The focus of this silencing of bus workers has been the censoring of the WSWS by Unite on the picket lines. The coverage of the WSWS has nevertheless continued to attract widespread readership in the tens of thousands and has been welcomed across social media, including among Arriva and other bus workers.
The stand taken at Arriva Yorkshire is an example to all bus workers. It demonstrates the determination and ability of bus workers to stop the private operators in their tracks. The critical question of overcoming the isolation of the dispute now requires the establishment of a rank-and-file committee, as part of a network to coordinate the fightback across Arriva and all the other private operators.
There needs to be direct oversight of the pay negotiations through workplace meetings in opposition to the behind the scenes scheming between Unite and management. Unite and Bown organised a return to work at Stagecoach Yorkshire during all out action in January before a vote had been taken, which led to acceptance of a below inflation deal and the jettisoning of demands for pay parity between the garages.

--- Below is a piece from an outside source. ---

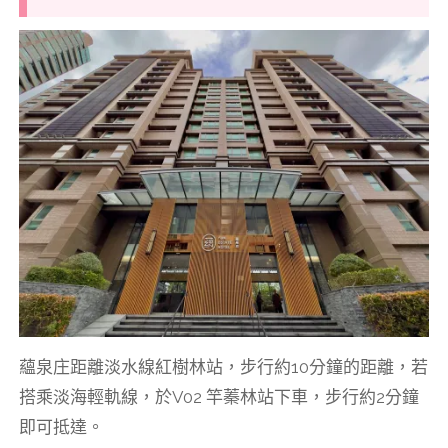
蘊泉庄距離淡水線紅樹林站，步行約10分鐘的距離，若
搭乘淡海輕軌線，於V02 竿蓁林站下車，步行約2分鐘
即可抵達。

· No return to work before the full details of any revised offer have been shared and properly discussed prior to a ballot!
· No concessions or retreat from a cost-of-living increase for all drivers and engineers and parity pay bringing Selby up to the same rates as the other four garages.
· End the three-tier pay system, new starters to progress to top pay in 6 months!
Unite is drawing a veil of secrecy around the talks with Arriva Yorkshire on the eve of the largest national rail strikes in a generation in opposition to the reprivatisation agenda by the Johnson government.
We urge Arriva Yorkshire bus workers to read and share the statement of the Socialist Equality Party, “The British rail strike: Mobilise the entire working class against the Johnson government!”
This outlines a political strategy to mobilise the independent strength of the working class against the Tory government and its de facto allies in the Labour Party, who are lined up behind the agenda of austerity, an unending pandemic and war. What is required is a perspective to challenge the criminal and reckless pursuit of profit by the corporate and financial oligarchy as part of a global fightback by the international working class.